Exercise requirements ▸
What is the number of lines in the entries that contain the word "push"? Reply with that number only.

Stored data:
+++

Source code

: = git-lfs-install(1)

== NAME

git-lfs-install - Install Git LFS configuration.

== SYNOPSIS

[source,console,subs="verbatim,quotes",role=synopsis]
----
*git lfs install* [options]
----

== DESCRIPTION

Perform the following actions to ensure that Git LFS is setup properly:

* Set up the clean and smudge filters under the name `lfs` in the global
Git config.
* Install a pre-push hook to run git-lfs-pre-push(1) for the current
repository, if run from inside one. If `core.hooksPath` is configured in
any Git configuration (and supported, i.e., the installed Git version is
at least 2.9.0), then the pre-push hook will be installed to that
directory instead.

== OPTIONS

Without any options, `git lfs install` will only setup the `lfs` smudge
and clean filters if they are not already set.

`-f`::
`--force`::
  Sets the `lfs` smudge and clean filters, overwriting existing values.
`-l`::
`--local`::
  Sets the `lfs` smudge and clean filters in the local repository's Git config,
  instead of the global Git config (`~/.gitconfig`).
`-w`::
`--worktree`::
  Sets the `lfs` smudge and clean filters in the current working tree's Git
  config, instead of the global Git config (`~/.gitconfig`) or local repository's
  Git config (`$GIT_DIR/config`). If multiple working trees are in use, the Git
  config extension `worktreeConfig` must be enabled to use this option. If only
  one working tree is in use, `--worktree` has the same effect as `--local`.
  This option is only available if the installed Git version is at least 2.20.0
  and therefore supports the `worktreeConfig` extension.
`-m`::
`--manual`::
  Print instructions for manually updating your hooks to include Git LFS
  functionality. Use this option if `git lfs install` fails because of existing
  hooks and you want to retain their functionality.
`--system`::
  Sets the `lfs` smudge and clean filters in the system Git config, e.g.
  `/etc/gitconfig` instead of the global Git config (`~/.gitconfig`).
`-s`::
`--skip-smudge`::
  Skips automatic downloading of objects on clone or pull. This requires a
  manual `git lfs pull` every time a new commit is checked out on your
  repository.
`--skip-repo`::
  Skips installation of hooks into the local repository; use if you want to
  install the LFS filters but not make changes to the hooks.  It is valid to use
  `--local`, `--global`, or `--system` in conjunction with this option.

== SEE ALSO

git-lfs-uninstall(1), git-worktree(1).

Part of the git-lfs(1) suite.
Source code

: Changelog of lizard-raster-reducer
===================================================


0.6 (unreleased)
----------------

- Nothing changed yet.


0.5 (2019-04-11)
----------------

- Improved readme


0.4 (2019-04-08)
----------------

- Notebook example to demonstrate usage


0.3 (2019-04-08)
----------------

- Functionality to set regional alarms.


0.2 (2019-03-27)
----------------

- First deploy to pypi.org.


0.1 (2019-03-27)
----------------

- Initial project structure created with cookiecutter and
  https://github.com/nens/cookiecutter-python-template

+++

Answer space ▸
2